First, you need a good prime number checker. Wikipedia has an implementation -- It could probably be optimized a bit further depending on python version, etc.
Now, make a list of the indices of all prime numbers:
indices = [i for i, val in enumerate(data) if is_prime(val)]
Next, pick an arbitrary number and find it's index (or not arbitrary ...).
n = random.choice(data)
idx = data.index(n)
we're almost there ... bisect your way to figure out where the index of n fits in the indices list.
indices_idx = bisect.bisect_left(indices, idx)
Now, to figure out whether the closer number is on the left or the right we need to look at the values.
# Some additional error handling needs to happen here to make sure that the index
# actually exists, but this'll work for stuff in the center of the list...
prime_idx_left = indices[indices_idx - 1]

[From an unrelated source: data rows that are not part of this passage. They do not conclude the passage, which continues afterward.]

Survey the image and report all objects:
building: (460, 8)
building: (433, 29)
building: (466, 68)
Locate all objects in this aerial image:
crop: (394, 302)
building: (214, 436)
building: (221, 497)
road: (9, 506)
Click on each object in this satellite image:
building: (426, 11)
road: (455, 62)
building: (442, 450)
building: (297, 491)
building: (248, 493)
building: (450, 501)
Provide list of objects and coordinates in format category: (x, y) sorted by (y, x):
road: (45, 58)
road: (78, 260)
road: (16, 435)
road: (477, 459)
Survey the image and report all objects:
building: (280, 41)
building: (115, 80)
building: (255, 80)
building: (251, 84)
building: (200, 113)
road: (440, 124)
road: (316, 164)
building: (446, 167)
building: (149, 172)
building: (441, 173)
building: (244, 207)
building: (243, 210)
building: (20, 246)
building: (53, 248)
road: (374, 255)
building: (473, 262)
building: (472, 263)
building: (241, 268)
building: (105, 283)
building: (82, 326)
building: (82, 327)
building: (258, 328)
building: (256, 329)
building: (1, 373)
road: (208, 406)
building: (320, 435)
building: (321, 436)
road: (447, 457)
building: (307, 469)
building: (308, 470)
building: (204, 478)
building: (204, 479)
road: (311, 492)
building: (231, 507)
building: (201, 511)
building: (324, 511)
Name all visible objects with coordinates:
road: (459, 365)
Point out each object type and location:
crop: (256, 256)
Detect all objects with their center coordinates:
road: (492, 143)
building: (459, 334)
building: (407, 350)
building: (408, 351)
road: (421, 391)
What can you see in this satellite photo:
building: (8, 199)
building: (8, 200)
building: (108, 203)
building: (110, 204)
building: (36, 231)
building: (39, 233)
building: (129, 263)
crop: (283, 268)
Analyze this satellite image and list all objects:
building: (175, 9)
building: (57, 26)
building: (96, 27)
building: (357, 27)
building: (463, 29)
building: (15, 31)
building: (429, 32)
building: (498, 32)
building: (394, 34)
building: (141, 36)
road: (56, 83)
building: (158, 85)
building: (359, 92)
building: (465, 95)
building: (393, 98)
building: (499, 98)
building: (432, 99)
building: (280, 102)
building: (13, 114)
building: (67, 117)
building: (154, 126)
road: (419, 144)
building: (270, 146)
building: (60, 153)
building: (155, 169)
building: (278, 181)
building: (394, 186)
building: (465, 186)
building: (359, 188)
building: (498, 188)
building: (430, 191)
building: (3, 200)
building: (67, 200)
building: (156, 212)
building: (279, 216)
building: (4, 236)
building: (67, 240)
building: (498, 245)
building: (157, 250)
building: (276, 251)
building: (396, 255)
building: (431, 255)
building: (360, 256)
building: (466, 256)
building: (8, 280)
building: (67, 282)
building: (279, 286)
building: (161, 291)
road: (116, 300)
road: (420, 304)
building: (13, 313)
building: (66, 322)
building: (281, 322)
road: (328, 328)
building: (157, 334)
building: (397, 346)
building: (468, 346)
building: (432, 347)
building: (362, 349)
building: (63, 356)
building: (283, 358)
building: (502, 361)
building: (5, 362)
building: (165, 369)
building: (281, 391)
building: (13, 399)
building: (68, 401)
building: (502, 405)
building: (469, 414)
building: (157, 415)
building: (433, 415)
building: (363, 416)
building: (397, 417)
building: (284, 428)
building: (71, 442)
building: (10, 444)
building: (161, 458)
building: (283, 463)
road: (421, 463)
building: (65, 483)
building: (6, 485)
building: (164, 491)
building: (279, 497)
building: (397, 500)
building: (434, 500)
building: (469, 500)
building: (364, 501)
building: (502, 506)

prime_idx_right = indices[indices_idx]
and finally, figure out which index is closer and pull out the value:
if (idx - prime_idx_left) <= (prime_idx_right - idx):
closest_prime = data[prime_idx_left]
else:
closest_prime = data[prime_idx_right]
Note I cooked this up under the assumption that you'll be using the same list over and over. If you're not, you'd do better to just:
- find the index of the number you're interested in.
- find the index of the first prime to the right (if it exists)
- find the index of the first prime to the left (if it exists)
- Check which one is closer
e.g.
def find_idx_of_prime(lst, start_idx, stop_idx, dir):
for ix in xrange(start_idx, stop_idx, dir):
if is_prime(lst[ix]):
return ix
return dir*float('inf')
idx = data.index(number)
left_idx = find_idx_of_prime(data, idx, 0, -1)
right_idx = find_idx_of_prime(data, idx, len(data), 1)
prime_idx = left_idx if idx - left_idx < right_idx - idx else right_idx
prime_value = data[prime_idx] # raises TypeError if no primes are in the list.